Task objective –
Images are not part of the copy; transcribe all the data exactly.

Saved entries –
┌──

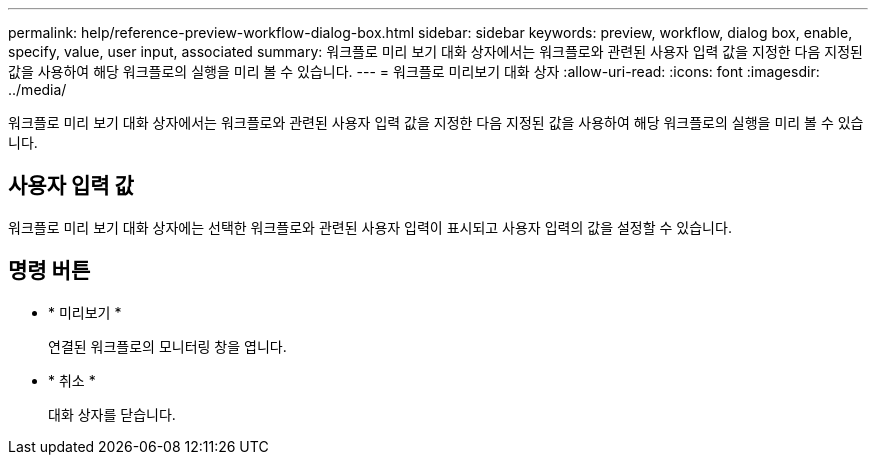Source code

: ---
permalink: help/reference-preview-workflow-dialog-box.html 
sidebar: sidebar 
keywords: preview, workflow, dialog box, enable, specify, value, user input, associated 
summary: 워크플로 미리 보기 대화 상자에서는 워크플로와 관련된 사용자 입력 값을 지정한 다음 지정된 값을 사용하여 해당 워크플로의 실행을 미리 볼 수 있습니다. 
---
= 워크플로 미리보기 대화 상자
:allow-uri-read: 
:icons: font
:imagesdir: ../media/


[role="lead"]
워크플로 미리 보기 대화 상자에서는 워크플로와 관련된 사용자 입력 값을 지정한 다음 지정된 값을 사용하여 해당 워크플로의 실행을 미리 볼 수 있습니다.



== 사용자 입력 값

워크플로 미리 보기 대화 상자에는 선택한 워크플로와 관련된 사용자 입력이 표시되고 사용자 입력의 값을 설정할 수 있습니다.



== 명령 버튼

* * 미리보기 *
+
연결된 워크플로의 모니터링 창을 엽니다.

* * 취소 *
+
대화 상자를 닫습니다.


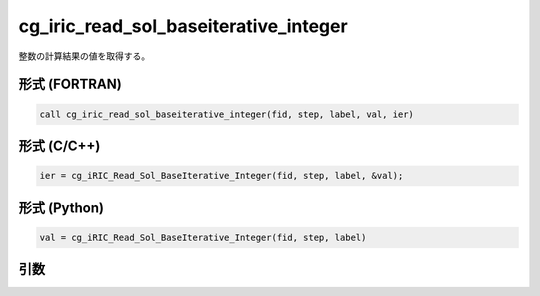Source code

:cg_iric_read_sol_baseiterative_integer
========================================

整数の計算結果の値を取得する。

形式 (FORTRAN)
---------------
.. code-block:: fortran

   call cg_iric_read_sol_baseiterative_integer(fid, step, label, val, ier)

形式 (C/C++)
---------------
.. code-block:: c

   ier = cg_iRIC_Read_Sol_BaseIterative_Integer(fid, step, label, &val);

形式 (Python)
---------------
.. code-block:: python

   val = cg_iRIC_Read_Sol_BaseIterative_Integer(fid, step, label)

引数
----

.. csv-table:: cg_iric_read_sol_baseiterative_integer の引数
   :file: cg_iric_read_sol_baseiterative_integer_args.csv
   :header-rows: 1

└──

Exercise output –
Source code

: ---
permalink: help/reference-preview-workflow-dialog-box.html 
sidebar: sidebar 
keywords: preview, workflow, dialog box, enable, specify, value, user input, associated 
summary: 워크플로 미리 보기 대화 상자에서는 워크플로와 관련된 사용자 입력 값을 지정한 다음 지정된 값을 사용하여 해당 워크플로의 실행을 미리 볼 수 있습니다. 
---
= 워크플로 미리보기 대화 상자
:allow-uri-read: 
:icons: font
:imagesdir: ../media/


[role="lead"]
워크플로 미리 보기 대화 상자에서는 워크플로와 관련된 사용자 입력 값을 지정한 다음 지정된 값을 사용하여 해당 워크플로의 실행을 미리 볼 수 있습니다.



== 사용자 입력 값

워크플로 미리 보기 대화 상자에는 선택한 워크플로와 관련된 사용자 입력이 표시되고 사용자 입력의 값을 설정할 수 있습니다.



== 명령 버튼

* * 미리보기 *
+
연결된 워크플로의 모니터링 창을 엽니다.

* * 취소 *
+
대화 상자를 닫습니다.


Source code

:cg_iric_read_sol_baseiterative_integer
========================================

整数の計算結果の値を取得する。

形式 (FORTRAN)
---------------
.. code-block:: fortran

   call cg_iric_read_sol_baseiterative_integer(fid, step, label, val, ier)

形式 (C/C++)
---------------
.. code-block:: c

   ier = cg_iRIC_Read_Sol_BaseIterative_Integer(fid, step, label, &val);

形式 (Python)
---------------
.. code-block:: python

   val = cg_iRIC_Read_Sol_BaseIterative_Integer(fid, step, label)

引数
----

.. csv-table:: cg_iric_read_sol_baseiterative_integer の引数
   :file: cg_iric_read_sol_baseiterative_integer_args.csv
   :header-rows: 1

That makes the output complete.